Denial of service becomes common method for hacker attacks

September 21, 2012

A rise in denial of service (DoS) threats have Americans on edge, as new reports claim that larger banks, like Chase and Bank of America, were victims of a cyberattack. To educate the public, Imperva recently released a report called Denial of Service Attacks: A Comprehensive Guide to Trends, Techniques and Technologies, meant to educate professionals on the growing trend, and to list web security protections every company should implement.

DoS is a common method hacker's use to interrupt computer systems because it is easy to distribute and does not require high technical skills, according to Infosecurity Magazine. The purpose of using denial of service is not to breach data, but rather make an organization's network unavailable to all of its users through botnets or compromised servers that contain a malware, CRN reported.

How it works
Previously, hacktivists would use DoS on a network level to shut down a server port, which was easier to accomplish but required the skills of multiple hackers. Today, cybercriminals are more knowledgeable and plan application-level attacks for commercial purposes because they require fewer people and target a specific vulnerability within a company's system that may not be easily patched, said Tal Beery, Imperva's security researcher.

The study also details different tools used for this threat, including Mobile Low Orbit Ion Cannon (LOIC), Slowhttp and Railgun.

Outsourcing DoS
According to the report, DoS-as-a-service has become a common illegal practice in which organizations overseas charge their clients to issue an attack.

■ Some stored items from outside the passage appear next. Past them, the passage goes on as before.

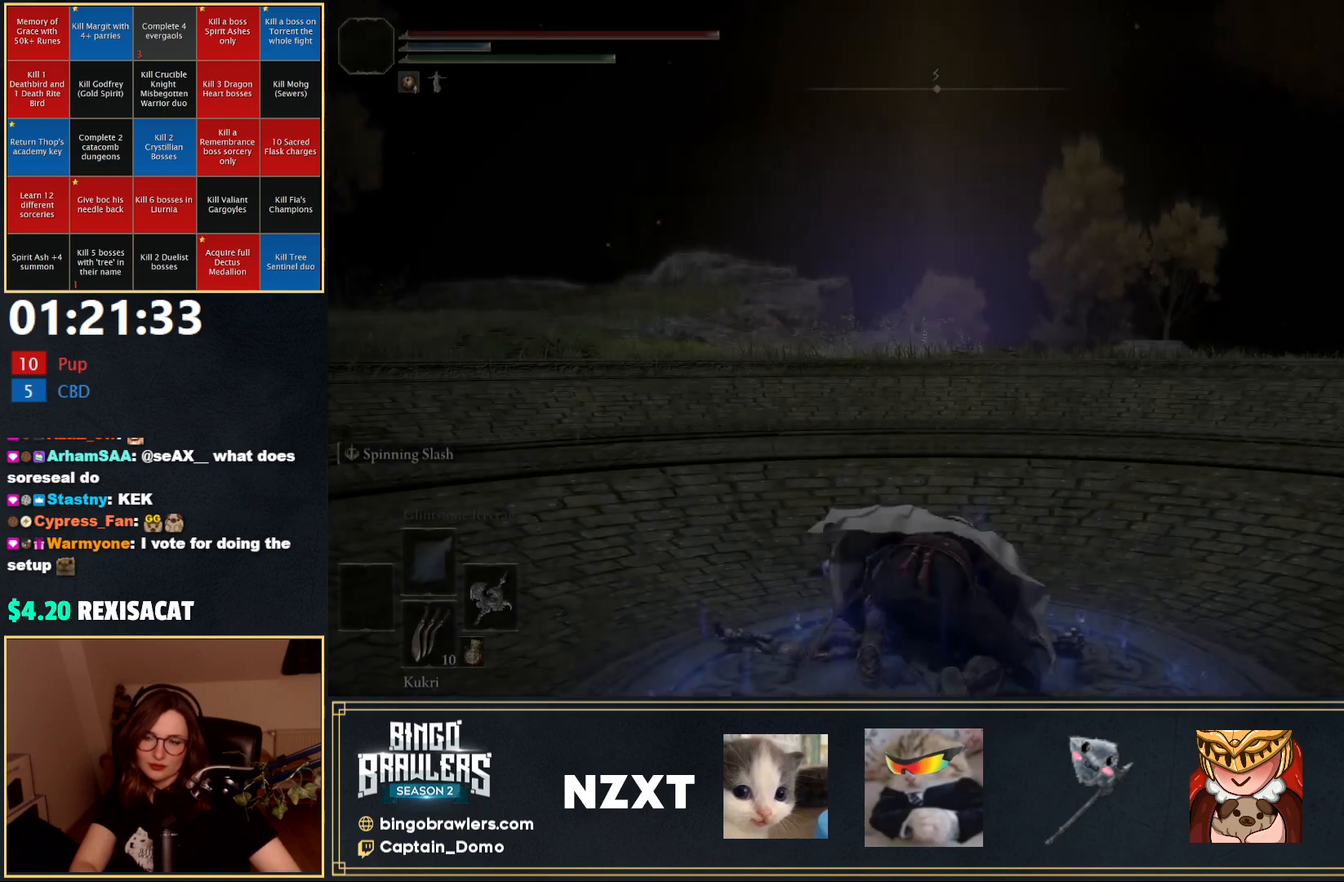
{"buttons": ["B"], "left_stick": "up", "right_stick": "down", "events": [[267, "left_stick", "up"], [300, "B", "down"], [483, "right_stick", "down"]]}
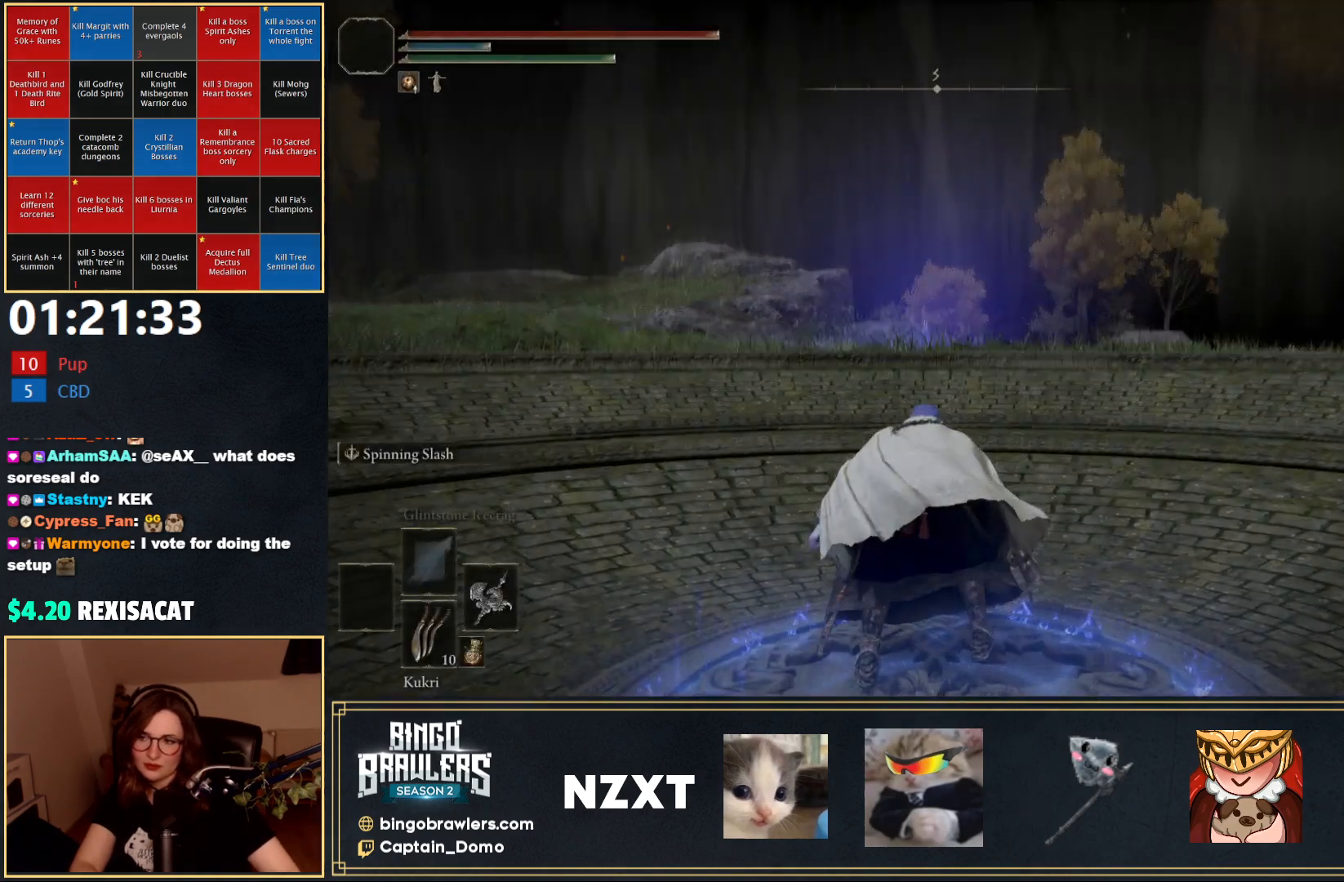
{"buttons": ["B"], "left_stick": "up", "right_stick": "center", "events": [[133, "right_stick", "center"]]}
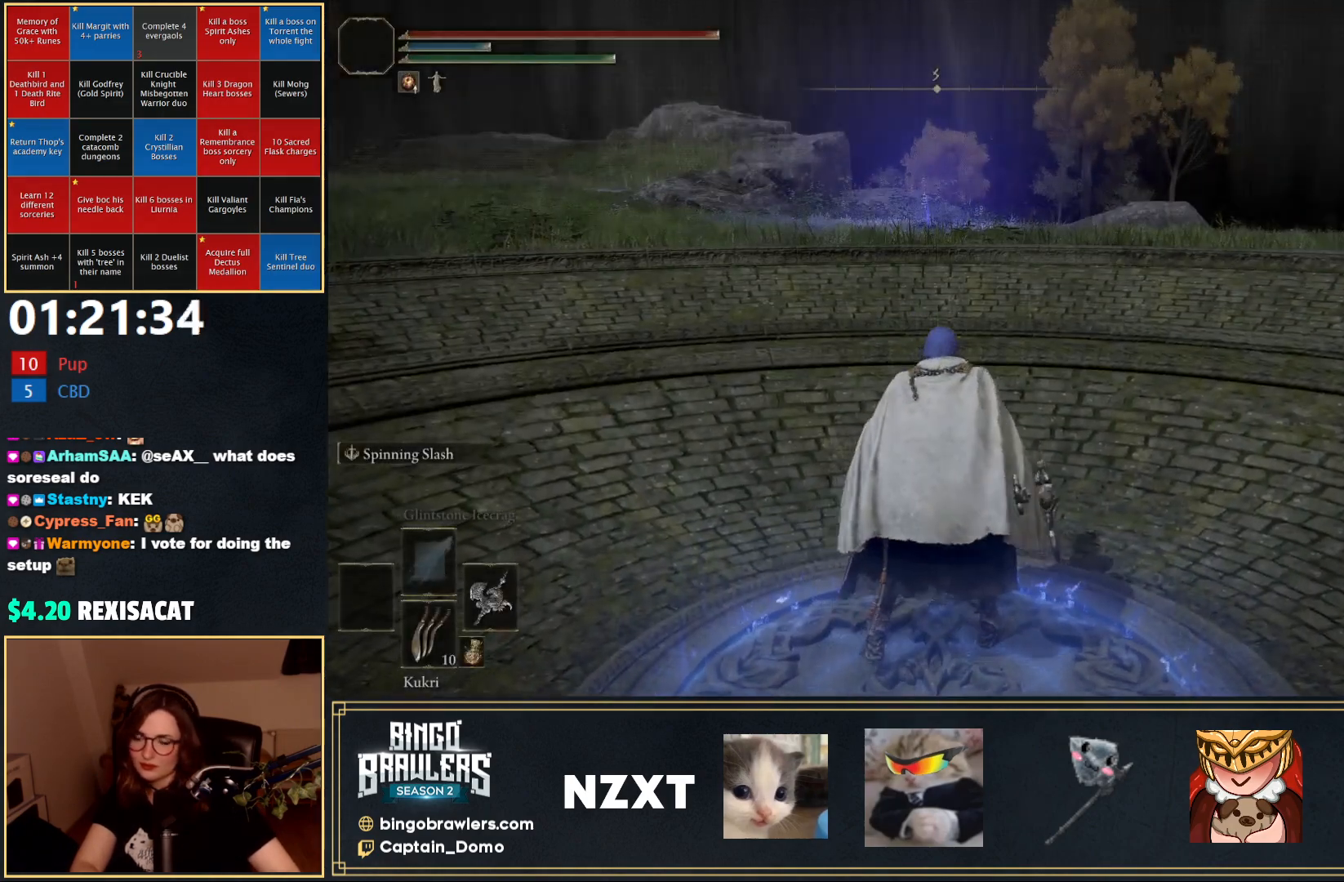
{"buttons": ["B"], "left_stick": "up", "right_stick": "center", "events": []}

"I think those services just go under the radar," said Beery. "And if they are careful enough, they will be using some kind of the secured anonymous payment system, and they are changing their emails and instant messaging identities and so forth. Plus, they can use bots and proxies to further conceal their identities."

Companies can integrate a few network security solutions to inhibit a hacker's attempts for DoS distribution. According to Imperva, a business can block known threats by inputting its unique HTTP characteristics to use for early detection. IT departments should also take the time to gather information on potential sources and block automated processes.

Finally, company owners should install an anti-DoS rule engine to identify if a threat is being repeated on a computer system. Because DoS is used to make a network of computers unavailable, it repeats attacks that might look harmless if viewed at an individual basis, according to CRN.

DoS is quickly becoming the go-to assault method for cybercriminals, which is why it is so important for companies to educate their employees on the subject and take the necessary measures to keep data safe and customers happy.